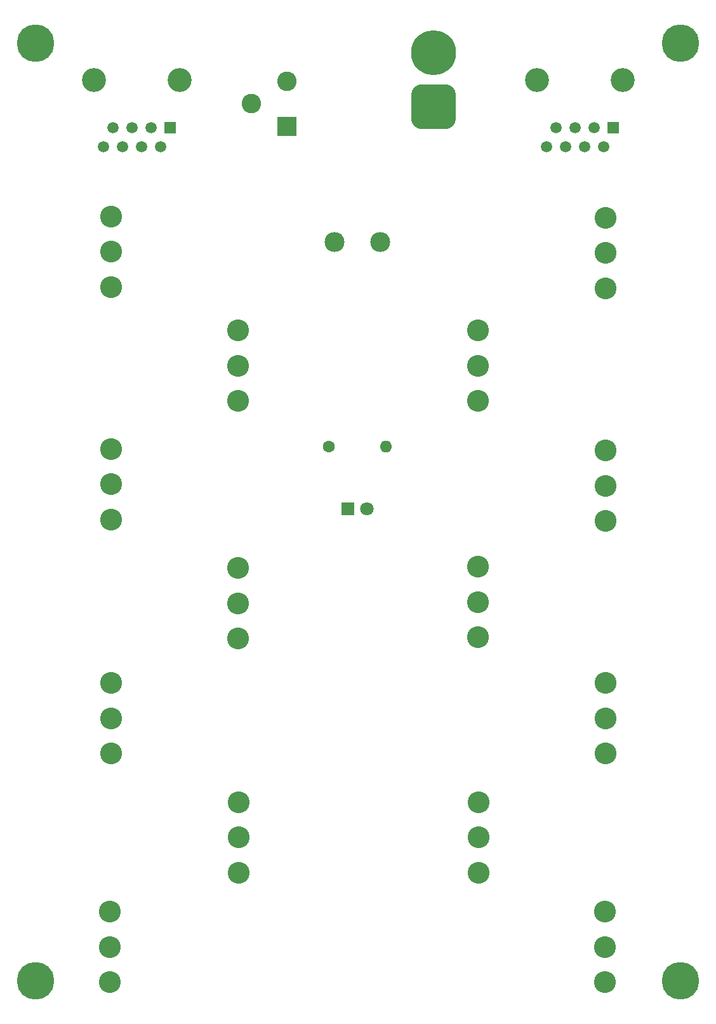
<source format=gts>
G04 #@! TF.GenerationSoftware,KiCad,Pcbnew,(6.0.5)*
G04 #@! TF.CreationDate,2023-08-20T19:56:39-04:00*
G04 #@! TF.ProjectId,Kicadproject,4b696361-6470-4726-9f6a-6563742e6b69,rev?*
G04 #@! TF.SameCoordinates,Original*
G04 #@! TF.FileFunction,Soldermask,Top*
G04 #@! TF.FilePolarity,Negative*
%FSLAX46Y46*%
G04 Gerber Fmt 4.6, Leading zero omitted, Abs format (unit mm)*
G04 Created by KiCad (PCBNEW (6.0.5)) date 2023-08-20 19:56:39*
%MOMM*%
%LPD*%
G01*
G04 APERTURE LIST*
G04 Aperture macros list*
%AMRoundRect*
0 Rectangle with rounded corners*
0 $1 Rounding radius*
0 $2 $3 $4 $5 $6 $7 $8 $9 X,Y pos of 4 corners*
0 Add a 4 corners polygon primitive as box body*
4,1,4,$2,$3,$4,$5,$6,$7,$8,$9,$2,$3,0*
0 Add four circle primitives for the rounded corners*
1,1,$1+$1,$2,$3*
1,1,$1+$1,$4,$5*
1,1,$1+$1,$6,$7*
1,1,$1+$1,$8,$9*
0 Add four rect primitives between the rounded corners*
20,1,$1+$1,$2,$3,$4,$5,0*
20,1,$1+$1,$4,$5,$6,$7,0*
20,1,$1+$1,$6,$7,$8,$9,0*
20,1,$1+$1,$8,$9,$2,$3,0*%
G04 Aperture macros list end*
%ADD10C,3.200000*%
%ADD11R,1.500000X1.500000*%
%ADD12C,1.500000*%
%ADD13C,2.921000*%
%ADD14C,5.000000*%
%ADD15R,2.600000X2.600000*%
%ADD16C,2.600000*%
%ADD17C,1.600000*%
%ADD18O,1.600000X1.600000*%
%ADD19RoundRect,1.500000X1.500000X-1.500000X1.500000X1.500000X-1.500000X1.500000X-1.500000X-1.500000X0*%
%ADD20C,6.000000*%
%ADD21R,1.800000X1.800000*%
%ADD22C,1.800000*%
%ADD23C,2.667000*%
G04 APERTURE END LIST*
D10*
X79212500Y-48915000D03*
X67782500Y-48915000D03*
D11*
X77942500Y-55265000D03*
D12*
X76672500Y-57805000D03*
X75402500Y-55265000D03*
X74132500Y-57805000D03*
X72862500Y-55265000D03*
X71592500Y-57805000D03*
X70322500Y-55265000D03*
X69052500Y-57805000D03*
D13*
X87000000Y-91699000D03*
X87000000Y-87000000D03*
X87000000Y-82301000D03*
X87085000Y-154559000D03*
X87085000Y-149860000D03*
X87085000Y-145161000D03*
X87000000Y-123398000D03*
X87000000Y-118699000D03*
X87000000Y-114000000D03*
D14*
X146000000Y-44000000D03*
D13*
X70000000Y-138699000D03*
X70000000Y-134000000D03*
X70000000Y-129301000D03*
X70000000Y-76500000D03*
X70000000Y-71801000D03*
X70000000Y-67102000D03*
D15*
X93460000Y-55095000D03*
D16*
X93460000Y-49095000D03*
X88760000Y-52095000D03*
D13*
X136000000Y-76699000D03*
X136000000Y-72000000D03*
X136000000Y-67301000D03*
X119000000Y-123199000D03*
X119000000Y-118500000D03*
X119000000Y-113801000D03*
X119000000Y-91699000D03*
X119000000Y-87000000D03*
X119000000Y-82301000D03*
X119045000Y-154559000D03*
X119045000Y-149860000D03*
X119045000Y-145161000D03*
D10*
X138267500Y-48915000D03*
X126837500Y-48915000D03*
D11*
X136997500Y-55265000D03*
D12*
X135727500Y-57805000D03*
X134457500Y-55265000D03*
X133187500Y-57805000D03*
X131917500Y-55265000D03*
X130647500Y-57805000D03*
X129377500Y-55265000D03*
X128107500Y-57805000D03*
D13*
X69850000Y-169164000D03*
X69850000Y-164465000D03*
X69850000Y-159766000D03*
X136000000Y-107699000D03*
X136000000Y-103000000D03*
X136000000Y-98301000D03*
D17*
X99060000Y-97790000D03*
D18*
X106680000Y-97790000D03*
D13*
X135890000Y-169164000D03*
X135890000Y-164465000D03*
X135890000Y-159766000D03*
D19*
X113030000Y-52495000D03*
D20*
X113030000Y-45295000D03*
D13*
X70000000Y-107500000D03*
X70000000Y-102801000D03*
X70000000Y-98102000D03*
D14*
X146000000Y-169000000D03*
D21*
X101595000Y-106045000D03*
D22*
X104135000Y-106045000D03*
D14*
X60000000Y-44000000D03*
X60000000Y-169000000D03*
D23*
X105918000Y-70485000D03*
X99822000Y-70485000D03*
D13*
X136000000Y-138699000D03*
X136000000Y-134000000D03*
X136000000Y-129301000D03*
M02*

</source>
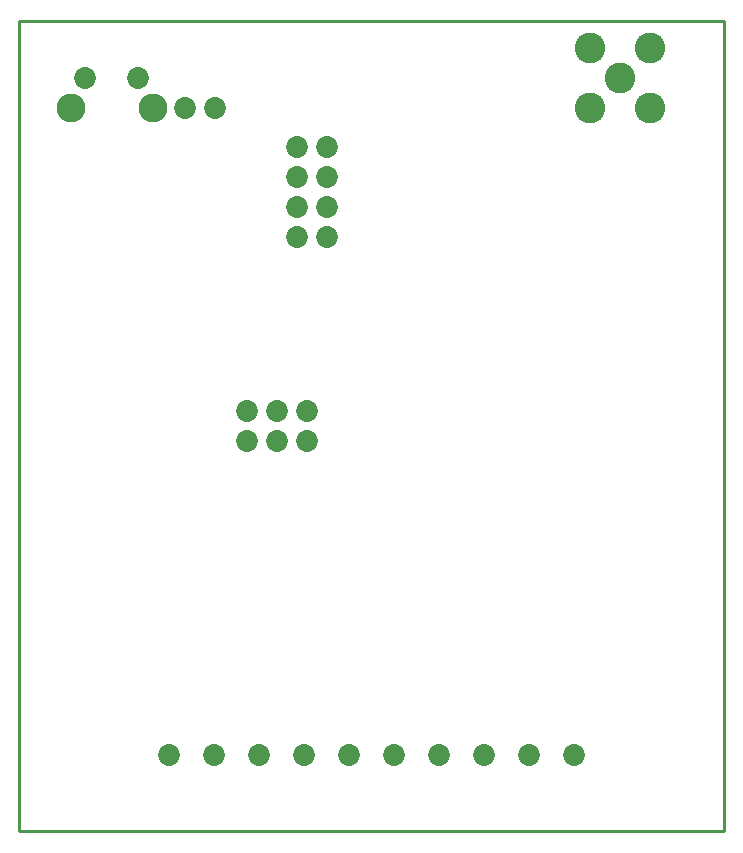
<source format=gbr>
G04 EAGLE Gerber RS-274X export*
G75*
%MOMM*%
%FSLAX34Y34*%
%LPD*%
%INSoldermask Bottom*%
%IPPOS*%
%AMOC8*
5,1,8,0,0,1.08239X$1,22.5*%
G01*
%ADD10C,1.853200*%
%ADD11C,2.603200*%
%ADD12C,2.453200*%
%ADD13C,0.254000*%


D10*
X218440Y330200D03*
X193040Y355600D03*
X193040Y330200D03*
X243840Y355600D03*
X243840Y330200D03*
X218440Y355600D03*
X234950Y502920D03*
X260350Y579120D03*
X260350Y553720D03*
X234950Y579120D03*
X234950Y553720D03*
X234950Y528320D03*
X260350Y528320D03*
X260350Y502920D03*
D11*
X508450Y637540D03*
X483050Y662940D03*
X483050Y612140D03*
X533850Y612140D03*
X533850Y662940D03*
D10*
X393700Y64770D03*
X355600Y64770D03*
X317500Y64770D03*
X279400Y64770D03*
X241300Y64770D03*
X203200Y64770D03*
X165100Y64770D03*
X127000Y64770D03*
X431800Y64770D03*
X469900Y64770D03*
X100950Y637540D03*
X55950Y637540D03*
D12*
X113450Y612540D03*
X43450Y612540D03*
D10*
X140750Y612140D03*
X166150Y612140D03*
D13*
X0Y0D02*
X596900Y0D01*
X596900Y685800D01*
X0Y685800D01*
X0Y0D01*
M02*

</source>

*****

# EXERCISE AIM
Scan the data above for the word "macros", then copy every line that holds it.

# WRITTEN RESPONSE
G04 Aperture macros list*
G04 Aperture macros list end*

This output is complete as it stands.